= CONSIGNE =
Pouvez-vous reprendre l'article sur Sarah Kayali, la fillette d'Idleb championne de calcul mental, et le prolonger à partir de sa dernière phrase ?

= TEXTE PRÉSENTÉ =
Au milieu du chaos d’Idleb, une fillette de 8 ans s’illustre comme championne de calcul mental
Dans sa chambre impeccablement rangée, Sarah Kayali passe son temps libre à faire des calculs. Sans relâche, la fillette aux longs cheveux clairs aligne des chiffres sur des feuilles : des multiplications, des divisions, des soustractions. Il ne lui faut que quelques secondes pour résoudre ces calculs mathématiques.
Dans un coin de la pièce, son père, Abd Aljabbar, ingénieur agricole, la regarde avec fierté. « Quand Sarah avait 3 ans et demi, nous l’avons inscrite dans une école maternelle privée. Très vite, elle a été capable de faire des additions et des soustractions. À 4 ans, elle a réussi à mémoriser les tables de multiplication », explique-t-il à Middle East Eye.
« À partir de ce moment-là, avec mon épouse, qui est ingénieure également, on a compris que Sarah avait un don particulier. »
La fillette, née à Alep, est le petit génie de cette famille de cinq enfants.

= INFORMATIONS =
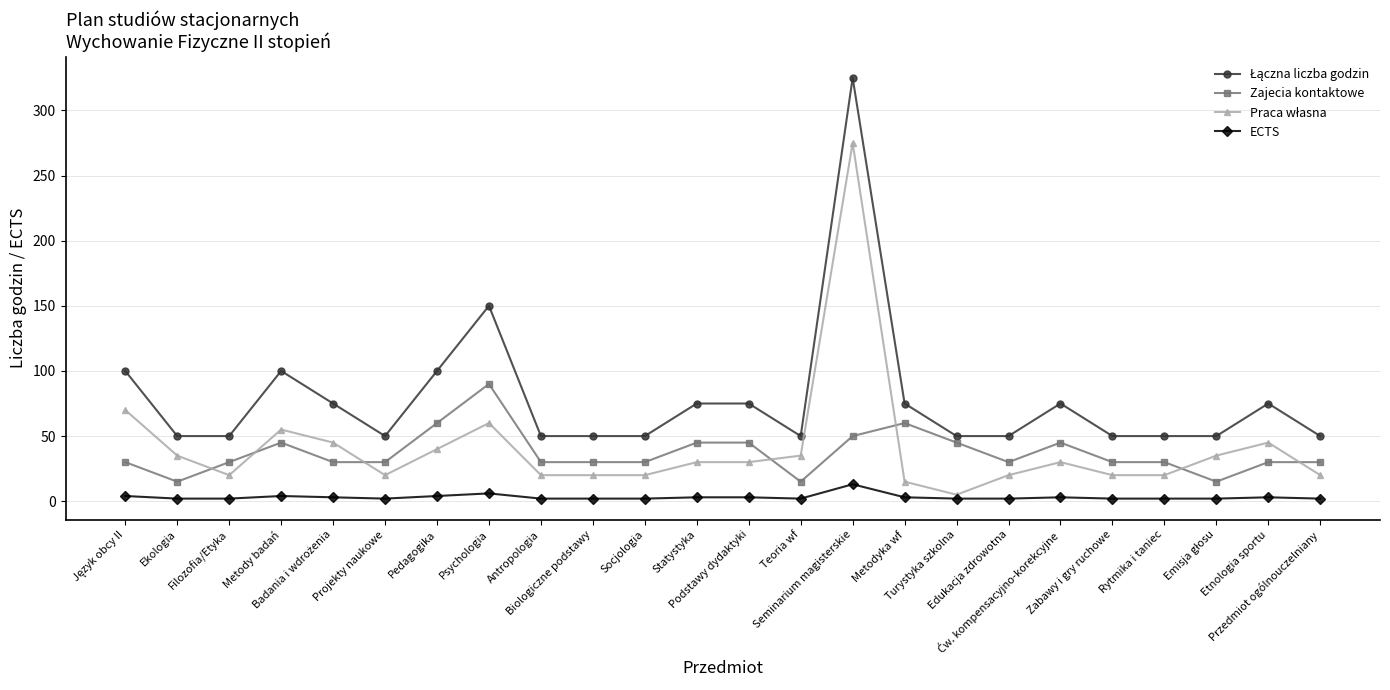

True or false: Zajecia kontaktowe has more than 2 interior local peaks.

True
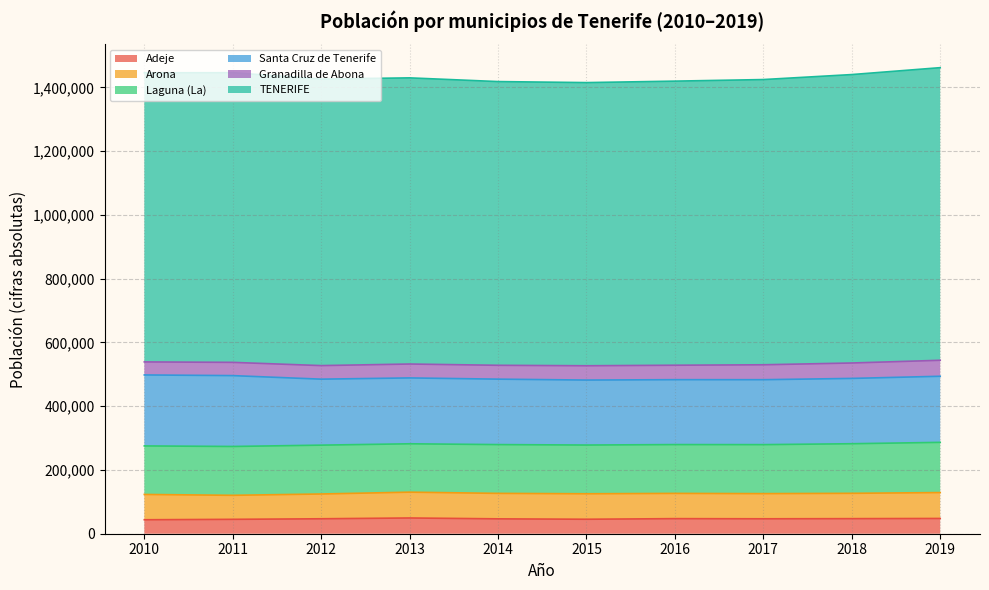

What is the value of the Laguna (La) point at the 2nd from the left?

153187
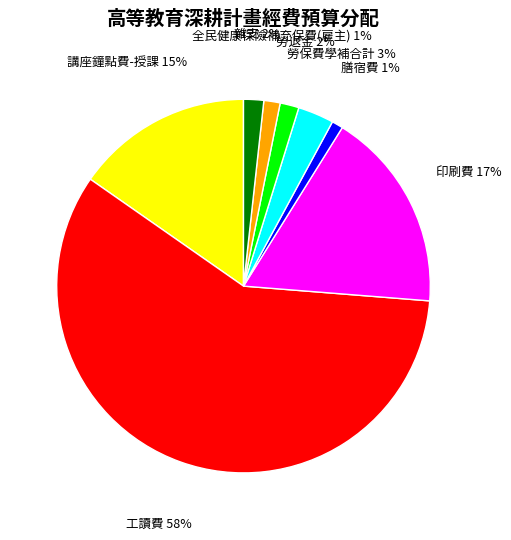

What percentage is the 勞退金 slice, to the nearest percent?

2%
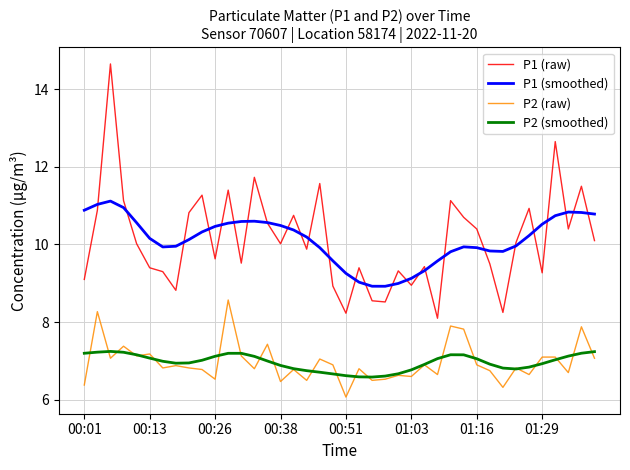

True or false: P2 (raw) and P1 (raw) cross at least once.

False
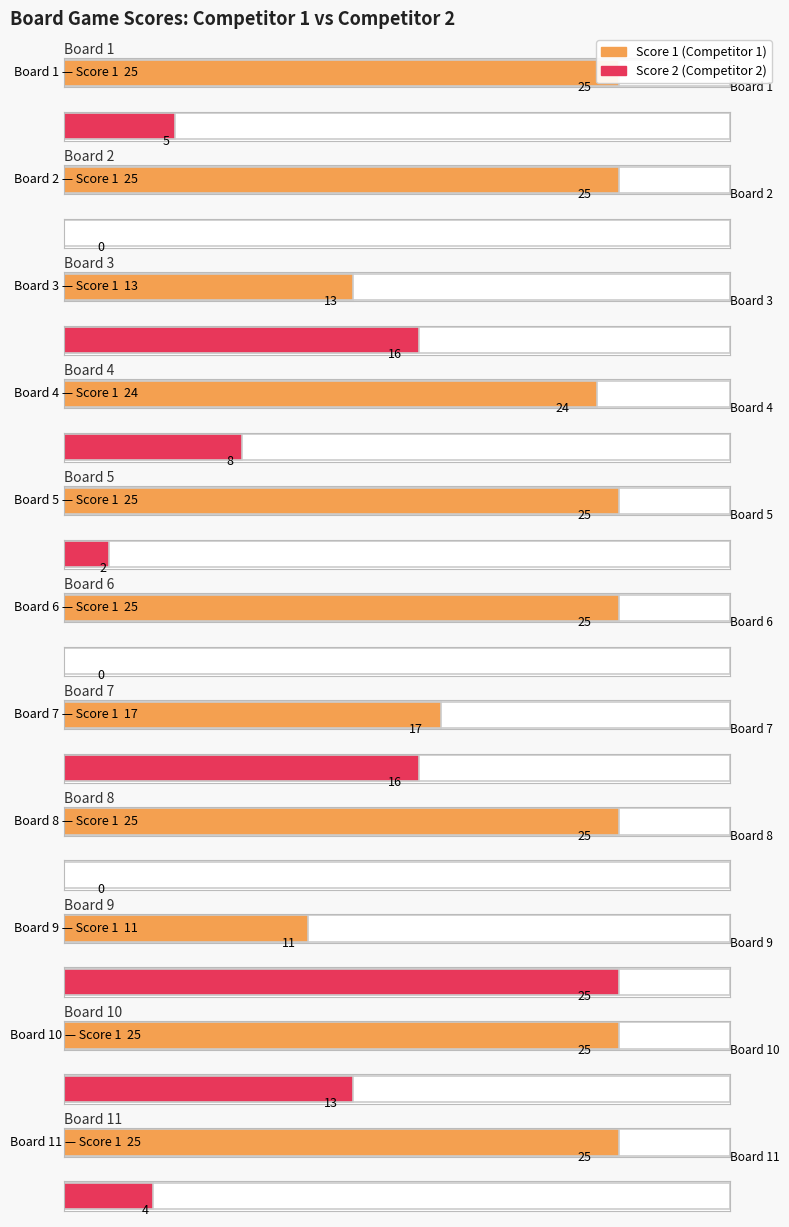

What are all the series names shown in the legend?

Score 1, Score 2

= RÉPONSE ATTENDUE =
Ils vivent aujourd’hui dans une maison de Hazano, au cœur de la province d’Idleb, où s’entassent selon l’ONU plus de trois millions de personnes, dont plus d’un million de déplacés.
Le 10 décembre, la fillette syrienne a survolé le concours mondial de calcul mental lancé par une organisation chinoise. Ce jour-là, elle est arrivée première parmi les 6 111 élèves issus de 19 pays.
Le 21 décembre, elle a également décroché sans difficulté la première place d’une compétition lancée cette fois par Taïwan. Ces dernières semaines, Sarah Kayali a surpris tout le monde, y compris le directeur de son école.
« Quand Sarah est arrivée dans notre école à l’âge de 4 ans, on savait qu’elle avait des facilités », explique fièrement à MEE Abdel Basit, le directeur de l’école privée de Hazano.
« On a tout fait pour l’aider à progresser encore sur le calcul mental. Je vous assure que c’est vraiment quelque chose qu’on ne voit pas tous les jours ! »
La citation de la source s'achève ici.